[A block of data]

- - - - -

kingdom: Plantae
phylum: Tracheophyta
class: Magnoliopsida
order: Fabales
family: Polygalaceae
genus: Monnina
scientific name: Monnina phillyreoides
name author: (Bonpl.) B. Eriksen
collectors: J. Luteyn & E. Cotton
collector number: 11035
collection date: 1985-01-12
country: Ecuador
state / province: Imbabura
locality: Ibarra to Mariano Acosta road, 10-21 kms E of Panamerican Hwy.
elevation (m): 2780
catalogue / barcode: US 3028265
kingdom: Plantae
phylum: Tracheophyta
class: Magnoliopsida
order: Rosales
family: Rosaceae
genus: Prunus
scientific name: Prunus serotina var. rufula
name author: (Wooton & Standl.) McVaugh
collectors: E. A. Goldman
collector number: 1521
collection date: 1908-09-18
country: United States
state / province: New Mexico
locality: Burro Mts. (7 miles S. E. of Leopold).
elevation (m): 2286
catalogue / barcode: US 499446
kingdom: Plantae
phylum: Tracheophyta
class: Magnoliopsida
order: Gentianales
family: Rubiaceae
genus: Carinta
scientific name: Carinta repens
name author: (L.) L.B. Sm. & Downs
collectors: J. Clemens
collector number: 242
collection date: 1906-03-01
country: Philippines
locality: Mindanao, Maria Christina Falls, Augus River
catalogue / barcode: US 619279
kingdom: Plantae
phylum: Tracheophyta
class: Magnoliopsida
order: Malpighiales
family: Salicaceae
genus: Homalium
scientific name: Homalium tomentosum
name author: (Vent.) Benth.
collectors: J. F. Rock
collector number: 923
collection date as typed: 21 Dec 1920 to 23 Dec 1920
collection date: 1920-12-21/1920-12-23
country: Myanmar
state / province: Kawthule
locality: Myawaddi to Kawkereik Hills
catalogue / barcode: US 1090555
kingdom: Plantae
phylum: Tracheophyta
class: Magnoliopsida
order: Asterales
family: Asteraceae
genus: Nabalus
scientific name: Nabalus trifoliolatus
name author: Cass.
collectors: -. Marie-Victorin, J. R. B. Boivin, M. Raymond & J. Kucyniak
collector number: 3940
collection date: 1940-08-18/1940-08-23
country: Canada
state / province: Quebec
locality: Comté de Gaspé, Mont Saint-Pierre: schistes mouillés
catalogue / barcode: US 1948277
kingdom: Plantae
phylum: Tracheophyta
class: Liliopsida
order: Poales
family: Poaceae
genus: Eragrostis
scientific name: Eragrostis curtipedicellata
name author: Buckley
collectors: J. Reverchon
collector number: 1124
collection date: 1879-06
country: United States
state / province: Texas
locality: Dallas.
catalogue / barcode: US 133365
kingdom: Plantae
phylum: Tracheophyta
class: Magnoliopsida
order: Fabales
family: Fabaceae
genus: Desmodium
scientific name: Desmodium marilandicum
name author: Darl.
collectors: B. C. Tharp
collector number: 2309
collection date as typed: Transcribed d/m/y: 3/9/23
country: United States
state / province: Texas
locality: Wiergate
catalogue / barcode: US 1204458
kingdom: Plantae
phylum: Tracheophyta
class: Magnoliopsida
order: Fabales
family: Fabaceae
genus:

- - - - -

Give these rows again with "locality" switched to "site" throughout, leaving everything else unchanged.

_EXERCISE ANSWER:_
kingdom: Plantae
phylum: Tracheophyta
class: Magnoliopsida
order: Fabales
family: Polygalaceae
genus: Monnina
scientific name: Monnina phillyreoides
name author: (Bonpl.) B. Eriksen
collectors: J. Luteyn & E. Cotton
collector number: 11035
collection date: 1985-01-12
country: Ecuador
state / province: Imbabura
site: Ibarra to Mariano Acosta road, 10-21 kms E of Panamerican Hwy.
elevation (m): 2780
catalogue / barcode: US 3028265
kingdom: Plantae
phylum: Tracheophyta
class: Magnoliopsida
order: Rosales
family: Rosaceae
genus: Prunus
scientific name: Prunus serotina var. rufula
name author: (Wooton & Standl.) McVaugh
collectors: E. A. Goldman
collector number: 1521
collection date: 1908-09-18
country: United States
state / province: New Mexico
site: Burro Mts. (7 miles S. E. of Leopold).
elevation (m): 2286
catalogue / barcode: US 499446
kingdom: Plantae
phylum: Tracheophyta
class: Magnoliopsida
order: Gentianales
family: Rubiaceae
genus: Carinta
scientific name: Carinta repens
name author: (L.) L.B. Sm. & Downs
collectors: J. Clemens
collector number: 242
collection date: 1906-03-01
country: Philippines
site: Mindanao, Maria Christina Falls, Augus River
catalogue / barcode: US 619279
kingdom: Plantae
phylum: Tracheophyta
class: Magnoliopsida
order: Malpighiales
family: Salicaceae
genus: Homalium
scientific name: Homalium tomentosum
name author: (Vent.) Benth.
collectors: J. F. Rock
collector number: 923
collection date as typed: 21 Dec 1920 to 23 Dec 1920
collection date: 1920-12-21/1920-12-23
country: Myanmar
state / province: Kawthule
site: Myawaddi to Kawkereik Hills
catalogue / barcode: US 1090555
kingdom: Plantae
phylum: Tracheophyta
class: Magnoliopsida
order: Asterales
family: Asteraceae
genus: Nabalus
scientific name: Nabalus trifoliolatus
name author: Cass.
collectors: -. Marie-Victorin, J. R. B. Boivin, M. Raymond & J. Kucyniak
collector number: 3940
collection date: 1940-08-18/1940-08-23
country: Canada
state / province: Quebec
site: Comté de Gaspé, Mont Saint-Pierre: schistes mouillés
catalogue / barcode: US 1948277
kingdom: Plantae
phylum: Tracheophyta
class: Liliopsida
order: Poales
family: Poaceae
genus: Eragrostis
scientific name: Eragrostis curtipedicellata
name author: Buckley
collectors: J. Reverchon
collector number: 1124
collection date: 1879-06
country: United States
state / province: Texas
site: Dallas.
catalogue / barcode: US 133365
kingdom: Plantae
phylum: Tracheophyta
class: Magnoliopsida
order: Fabales
family: Fabaceae
genus: Desmodium
scientific name: Desmodium marilandicum
name author: Darl.
collectors: B. C. Tharp
collector number: 2309
collection date as typed: Transcribed d/m/y: 3/9/23
country: United States
state / province: Texas
site: Wiergate
catalogue / barcode: US 1204458
kingdom: Plantae
phylum: Tracheophyta
class: Magnoliopsida
order: Fabales
family: Fabaceae
genus:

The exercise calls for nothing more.